====== Given entries ======
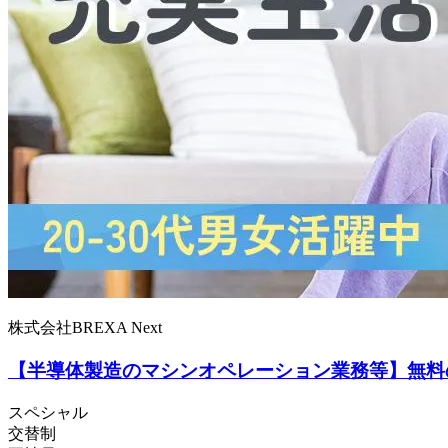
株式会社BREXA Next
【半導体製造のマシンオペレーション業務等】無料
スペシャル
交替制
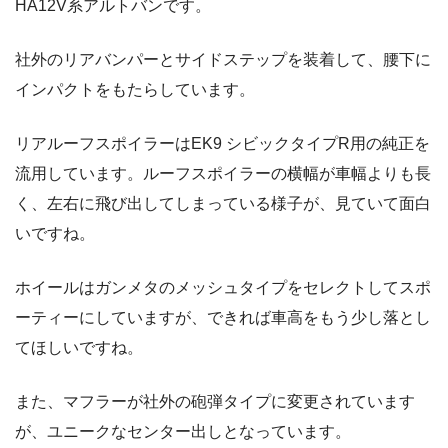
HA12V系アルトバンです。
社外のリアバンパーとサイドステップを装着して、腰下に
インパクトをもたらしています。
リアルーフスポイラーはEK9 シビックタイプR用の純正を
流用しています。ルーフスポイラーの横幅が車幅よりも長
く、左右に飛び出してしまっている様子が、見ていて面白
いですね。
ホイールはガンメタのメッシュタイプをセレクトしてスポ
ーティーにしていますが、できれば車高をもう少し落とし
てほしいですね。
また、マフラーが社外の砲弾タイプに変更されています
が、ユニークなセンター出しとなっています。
======
Put each line into a JSON list of strings, skipping blank lines. Start with the line containing "HA12V系アルトバンです。" and go through the end of the rows, including both ends.

[
  "HA12V系アルトバンです。",
  "社外のリアバンパーとサイドステップを装着して、腰下に",
  "インパクトをもたらしています。",
  "リアルーフスポイラーはEK9 シビックタイプR用の純正を",
  "流用しています。ルーフスポイラーの横幅が車幅よりも長",
  "く、左右に飛び出してしまっている様子が、見ていて面白",
  "いですね。",
  "ホイールはガンメタのメッシュタイプをセレクトしてスポ",
  "ーティーにしていますが、できれば車高をもう少し落とし",
  "てほしいですね。",
  "また、マフラーが社外の砲弾タイプに変更されています",
  "が、ユニークなセンター出しとなっています。"
]